→ **Gelesenes anwenden**
1. Übersetzen Sie den folgenden Satz aus dem Text zur Analyse ins Englische: „So oder so, Bücher, die Emotionen transportieren sind Schätze, wahre Kunstwerke, die den Leser beeinflussen und prägen.“
2. Welchen Grund nennt der Text zur Analyse dafür, dass manche Bücher abgebrochen wurden?
3. Zählen Sie alle Tätigkeiten auf, die man laut dem Text zur Analyse mit den Charakteren gemeinsam erleben können sollte.

→ **Text zur Analyse**
○ ○ ○ ○ ○
Monday thoughts #19

tears

Bücher müssen berühren, so geht es mir zumindest. Man sollte mit den Charakteren lachen, weinen, leiden und sich freuen können. Doch manche Autoren beherrschen das Spiel mit den Emotionen perfekt, treiben es auf die Spitze und den Leser an den Rand des Erträglichen. Ich muss gestehen, dass ich SEHR nah am Wasser gebaut bin und da reichen manchmal schon ganz banale Dinge um mich zu fluten. Es verbindet mich eine Hassliebe mit Geschichten, die einen sehr emotionalen Plot haben. Es gab schon Bücher, die ich abgebrochen habe, weil der Autor bzw. die Autorin eine so beklemmende Atmosphäre geschaffen hat, dass ich mich einfach nicht mehr wohlgefühlt habe und froh war sie los zu sein. Bei anderen wiederum habe ich manchmal Angst weiterzulesen, weil ich mir nicht sicher bin ob der Charakter, aber auch ich, einen weiteren Schicksalsschlag ertragen und dann doch froh bin das Wagnis eingegangen zu sein. Ja, und dann gibt es Bücher, die den Leser komplett zerschmettern, deren Stimmung sich überträgt und über Tage anhält und möglicherweise nachhaltig prägt. Aber es gibt natürlich auch Bücher, die ein tolles und mega kitschiges Happy-End beherbergen und Tränen der Rührung aufkommen lassen.

So oder so, Bücher, die Emotionen transportieren sind Schätze, wahre Kunstwerke, die den Leser beeinflussen und prägen.
○ ○ ○ ○ ○
→ **Gespeicherte Daten**
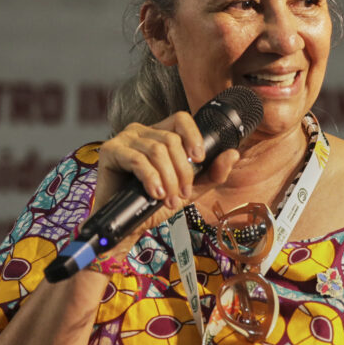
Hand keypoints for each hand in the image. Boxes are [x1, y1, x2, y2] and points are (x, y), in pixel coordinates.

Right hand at [91, 112, 239, 256]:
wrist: (124, 225)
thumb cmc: (151, 204)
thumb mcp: (188, 189)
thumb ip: (211, 174)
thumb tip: (233, 154)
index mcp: (159, 134)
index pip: (181, 119)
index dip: (193, 136)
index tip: (199, 160)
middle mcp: (141, 131)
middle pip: (172, 140)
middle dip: (182, 171)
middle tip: (181, 194)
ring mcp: (125, 139)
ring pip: (157, 150)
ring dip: (167, 179)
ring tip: (168, 198)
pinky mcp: (110, 151)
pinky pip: (137, 160)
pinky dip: (151, 178)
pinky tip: (155, 193)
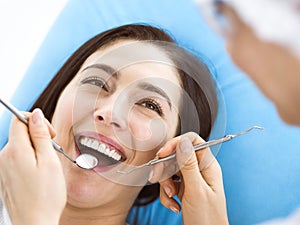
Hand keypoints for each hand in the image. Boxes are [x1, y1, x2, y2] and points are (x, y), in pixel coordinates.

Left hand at [0, 109, 65, 224]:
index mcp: (15, 151)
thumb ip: (41, 135)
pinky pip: (18, 157)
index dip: (36, 121)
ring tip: (47, 165)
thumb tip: (36, 115)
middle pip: (20, 132)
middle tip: (52, 151)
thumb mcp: (49, 161)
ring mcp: (3, 167)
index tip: (49, 133)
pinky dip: (31, 159)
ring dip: (36, 148)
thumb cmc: (45, 197)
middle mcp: (4, 157)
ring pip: (21, 145)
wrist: (35, 223)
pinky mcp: (6, 175)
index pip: (19, 119)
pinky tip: (40, 173)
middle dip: (38, 135)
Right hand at [149, 132, 228, 224]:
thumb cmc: (208, 220)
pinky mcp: (183, 191)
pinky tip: (174, 205)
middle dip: (165, 168)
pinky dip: (166, 195)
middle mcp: (199, 171)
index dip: (176, 143)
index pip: (192, 142)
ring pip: (170, 171)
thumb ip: (188, 166)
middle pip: (177, 156)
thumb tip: (183, 142)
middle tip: (157, 177)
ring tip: (170, 196)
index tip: (163, 153)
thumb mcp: (197, 191)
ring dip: (165, 184)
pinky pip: (169, 185)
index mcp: (208, 166)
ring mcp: (191, 181)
○ ○ ○ ○ ○
→ **Lösungen der Aufgaben**
1. Either way, books that convey emotions are treasures, true works of art that influence and shape the reader.

2. Der Autor bzw. die Autorin hatte eine so beklemmende Atmosphäre geschaffen, dass das Wohlgefühl beim Lesen verloren ging.

3. lachen, weinen, leiden, sich freuen